ASX-listed Volante Group has announced a small increase in net profits for the six months ending December. But a focus on growing its services business contributed to a 20 per cent fall in hardware revenues.
The half-yearly figures detailed a rise in net profits from $3.1 million to $3.3 million on revenues of $201 million. The acquisition of Ipex early last year meant revenues were not comparable with the same period of 2003.
Announcing the results, group managing director, Ian Penman, said the growth reflected an ability to win government and corporate business in the 200- to 500-seat mid-market.
Penman, who joined Volante in October, said he had a mandate to build a services-led business.
Managed services contributed $42 million to Volante Systems' first half revenues of $196.7 million - with hardware sales totalling $107 million, and $48 million accrued through software sales.
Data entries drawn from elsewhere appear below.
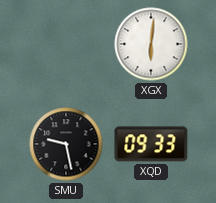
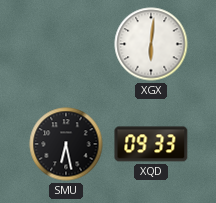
SMU: 9:28 -> 6:28
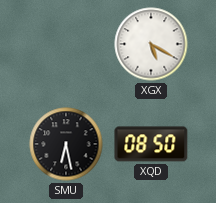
XGX: 6:01 -> 5:20
XQD: 09:33 -> 08:50
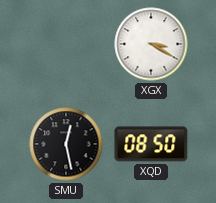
XGX: 5:20 -> 3:20
SMU: 6:28 -> 12:28
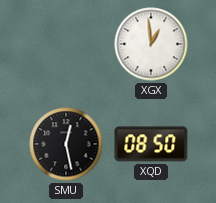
XGX: 3:20 -> 12:59
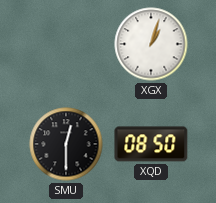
XGX: 12:59 -> 1:03
SMU: 12:28 -> 12:30
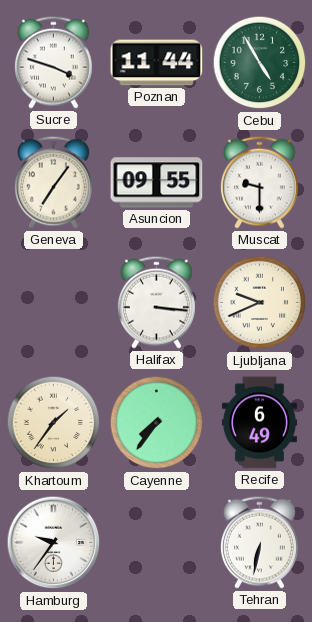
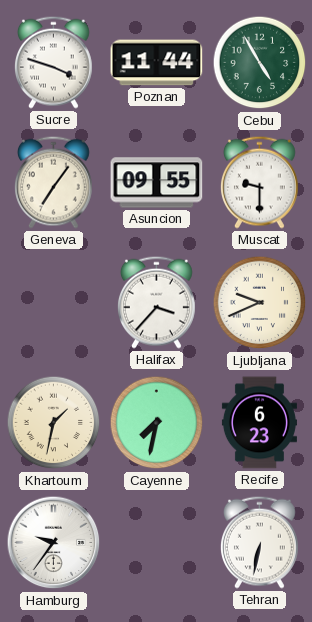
Halifax: 3:16 -> 3:37
Khartoum: 1:36 -> 1:32
Cayenne: 7:36 -> 7:32
Recife: 6:49 -> 6:23
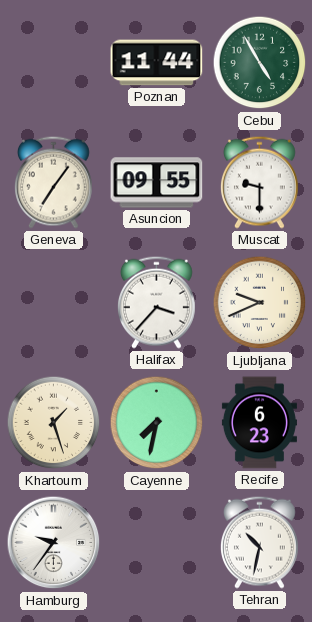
Sucre: 3:48 -> none
Khartoum: 1:32 -> 1:27
Tehran: 6:32 -> 10:32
Hardware sales were down 20 per cent, which Penman blamed on a lack of internal focus rather than external factors such as the change of government buying policy cited recently by Optima.
"The focus came off the Ipex and procurement business as we started to invest effort and time into the services business," he said.
"But we have readjusted that by appointing a sales manager for the Ipex business and we are developing a specialised sales force around him. So I think you'll see that gap in our business starting to close."
Former national education sales manager at Acer, Michael Cefai, was appointed Ipex sales manager in December.
"He will be addressing the same sort of markets as he did with them - government, education and large corporates," Penman said.
In terms of strategy for 2005 the company sees services as a way of increasing cross-selling opportunities and revenues.
"Managed services in particular provide an annuity stream, it provides a much closer engagement with the customer and gives us the opportunity to introduce professional services into the same organisation," Penman said.